As with Green customers, choose a card with no annual fee, and if you think you'll be using your card a lot, then a cash back/reward scheme could also be advantageous, in that the benefits could compensate for any charges you incur as a result of carrying balances forward.

  • (Orange) makes regular purchases; rarely or never clears balances at the end of each month


If you see yourself regularly using your card for purchases and rarely or not immediately paying back debts, your best bet is a card with an introductory purchase rate or an ultra low standard rate. The introductory rate means that there will be no interest on any payments for a certain amount of time. This can be 3 months, to 12 months, anything in between or sometimes less.


If you've built up debts on an existing credit card then, you could save yourself some hassle by transferring your balance to a new card with a low balance transfer rate and a low introductory rate. It is possible to get cards which have both 0% on balance transfers and a 0% introductory rate, the ideal combination for consolidation credit card debt. Not only will you not have to pay for the cost of switching your debts to a new card, but you will be given a period of reprieve during which you can set about sorting out some kind of repayment scheme. There is of course, nothing to stop you transferring your debts again to another 0% card once the end of the introductory period looms, so if you have the time, you can keep switching and repaying small amounts, avoiding expensive repayments.


Keep an eye on introductory rates, as you'll need to change to a new card once the introductory term comes to an end, otherwise you will pay interest at a higher standard rate. Cards with a low purchase rate - which can often be as low as 0% - are useful when combined with cards which have a 0% balance transfer. This allows you to shop with one card, and then switch the outstanding balance to the other when repayments are due.


Juggling balances like this is risky - make sure you keep an eye on the time limits for any introductory rates, and make sure you cancel a card before the rate is due to expire and before you apply for a new one. Remember that credit report agencies will be mindful of how many cards you are holding at any one time, and if you are have too many cards open, you may be denied a card which can be detrimental to your credit rating.

  • (Red) has existing levels of credit card debt which needs to be cleared


If you have several outstanding balances on your card(s) and you are determined to shore up your debts as soon as possible, you need to assess how long it'll take you, based on how much you can spare for repayments each month.

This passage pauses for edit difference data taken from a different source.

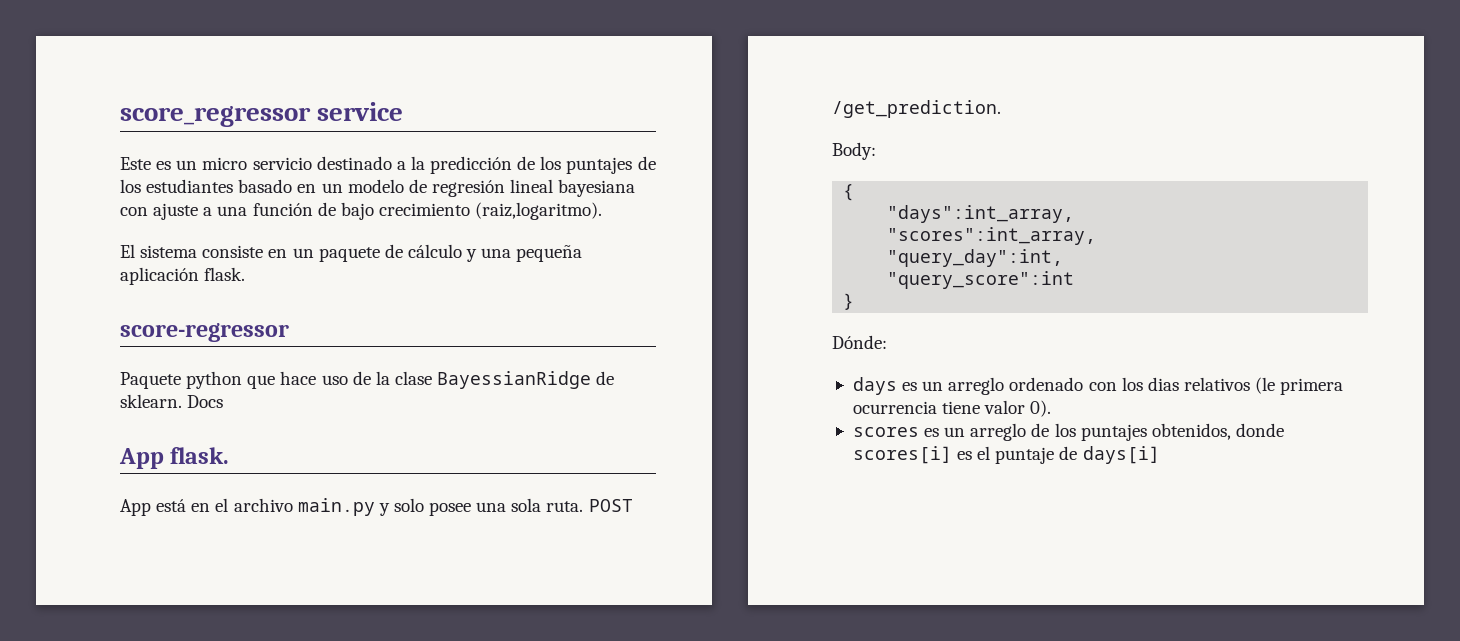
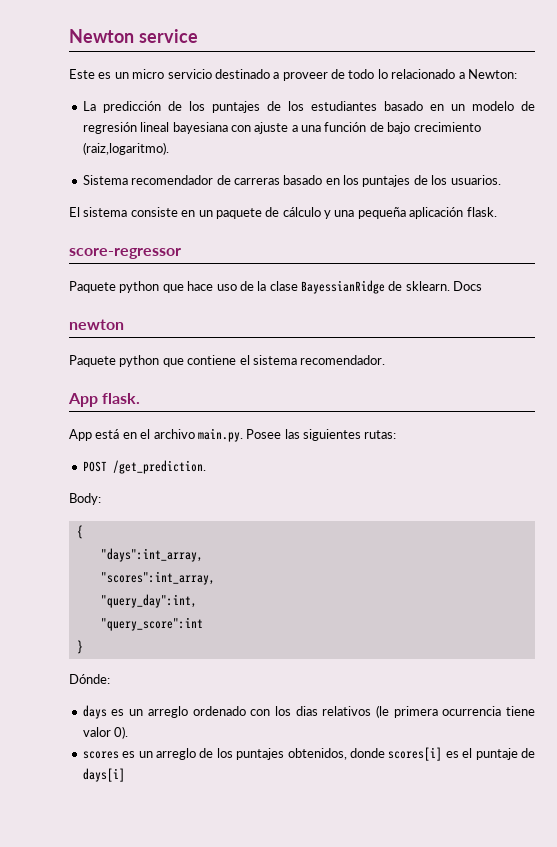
[120,106,311,127] score_regressor -> [69,29,134,43] Newton
[410,156,425,170] la -> [282,69,517,81] [82,101,96,111] proveer de todo lo relacionado a Newton: // La
(603, 211) none -> [82,175,501,187] // Sistema recomendador de carreras basado en los puntajes de los usuarios.
(224, 401) none -> [69,319,124,330] [69,355,386,367] // newton // Paquete python que contiene el sistema recomendador.
[297,498,584,516] main.py y solo posee una sola ruta. -> [197,428,397,442] main.py. Posee las siguientes rutas: //

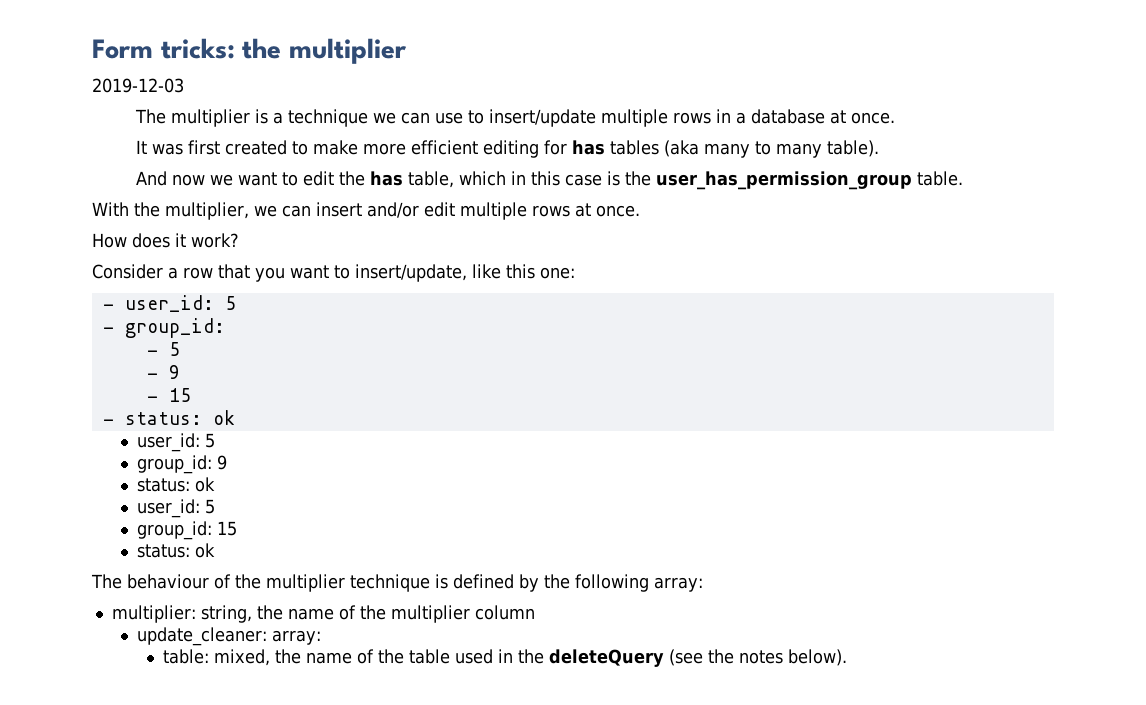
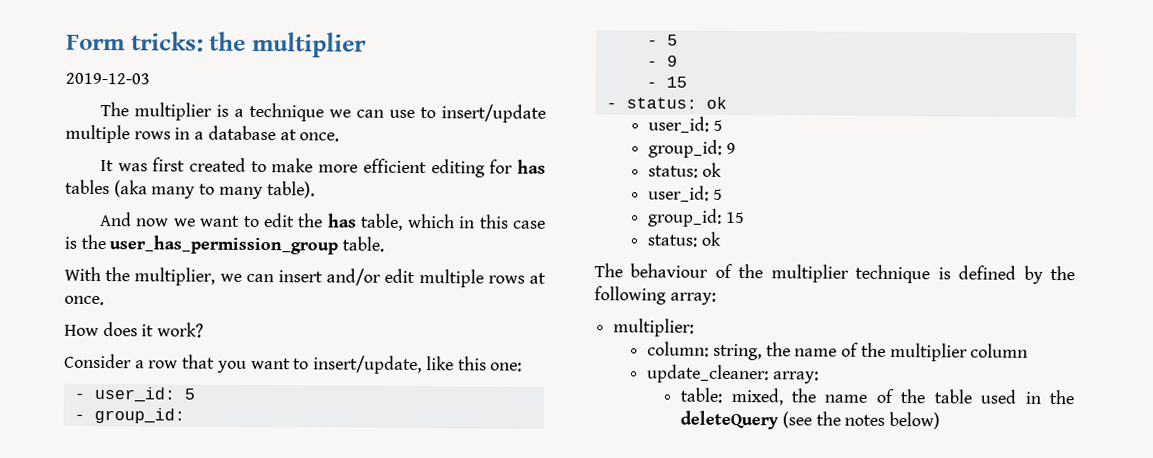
(196, 614) none -> [647,341,710,357] // column:
[787,649,847,666] below). -> [889,411,941,430] below)

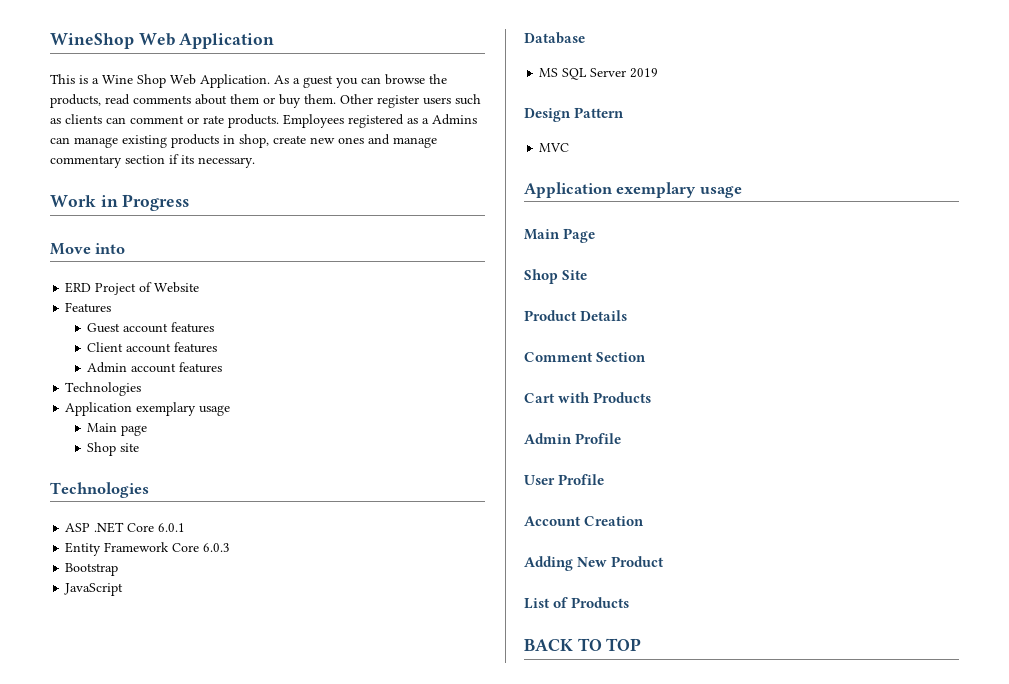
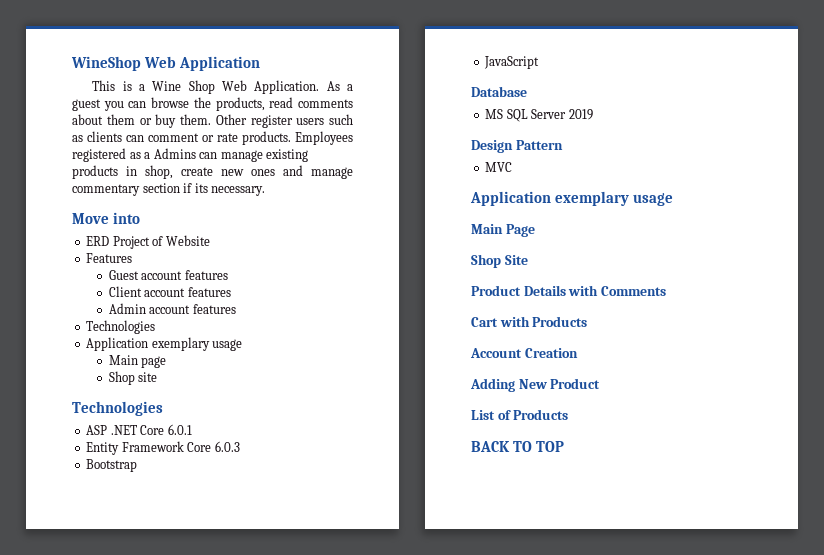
[50,194,190,211] // Work in Progress -> (266, 191) none
[524,352,647,362] // Comment Section -> [568,285,666,296] with Comments
[524,433,622,444] [524,474,605,485] // Admin Profile // User Profile -> (588, 321) none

As with any form of debt, the best thing to do is to pay back amounts that greatly exceed your minimum monthly repayments. Paying only the bare minimum will see your repayments stretch out for long periods of time, and will see you paying back for more than the amounts you initially borrowed. Pay back as much as you can afford to avoid being stung by interest rates.


In terms of what type of card you should consider applying for, those with 0% on balance transfers and 0% introductory rates are ideal in that they will temporarily freeze the interest you have to pay, giving you some breathing space with which to catch up with repayments. Ideally, once one introductory offer expires, you'll be able to transfer your balance to another new 0% introductory rate card and as a result will continue to avoid interest charges. You should be careful not to have too many cards out, as this could see you refused during the application process which will harm your credit rating, and also give you nowhere interest-free to transfer your balance to. You should automatically cancel any cards you immediately don't need in order to keep your credit rating fresh.


If your credit rating means that you can't apply for a card with a 0% rate, then settle for the next best thing; that is a card with an ultra low or low standard rate of interest for transfers. As you will want to clear debt rather than make purchases, you can ignore cards which come with any bonus schemes or low purchase rates, and concentrate solely on getting back into the black.